» Статья:
Работа мозга, разумеется, не писательская специфика. Есть тут работы и столь же научно-фундаментальные, сколь и универсальные. Нам же хотелось лишь представить себе это «по-писательски и «по поводу писателя»…
Универсальность интегралов снисходительна к непреложности арифметики. Она улыбается, не спорит, она понимает и терпима!..
Блок!.. В своем «Венке сонетов» Солоухин его рифмует словом — бог!.. Будто «бог» может здесь что-то объяснить. Каждый подлинный поэт поистине явление космическое и необъяснимое. Тем более такой поэт, как Блок. Необъяснимы поэт и поэзия, но сами все — не объясняя — объясняют! Не рассудочными выкладками, не логическими построениями — сущностями духовного порядка и их чувством.

» Исходные данные:
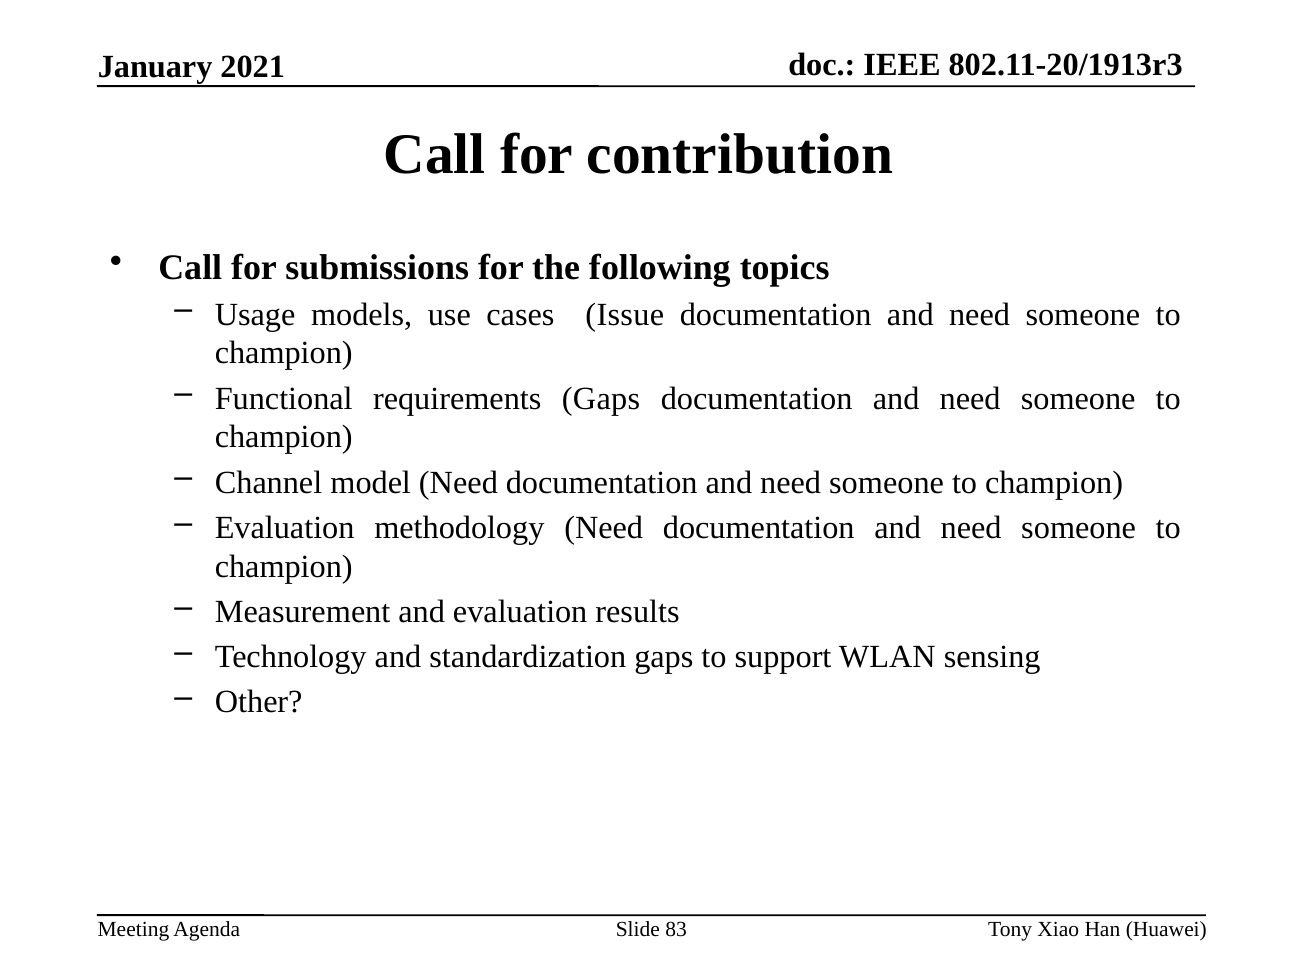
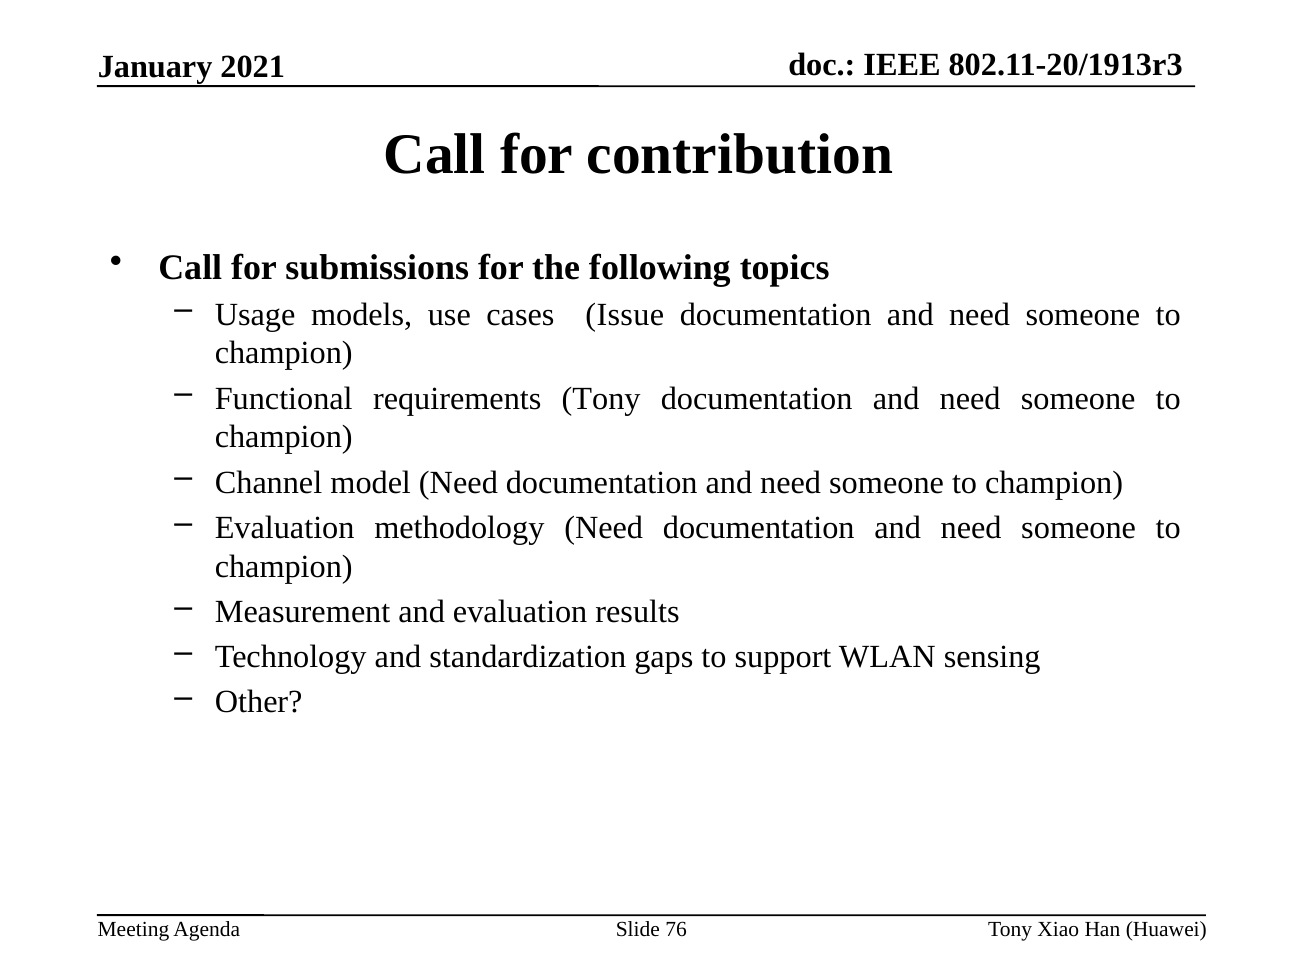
requirements Gaps: Gaps -> Tony
83: 83 -> 76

» Что требуется: С каким словом, согласно статье, Солоухин в «Венке сонетов» рифмует имя Блока? Приведённые данные здесь не используются.

» Решение ниже: Со словом «бог».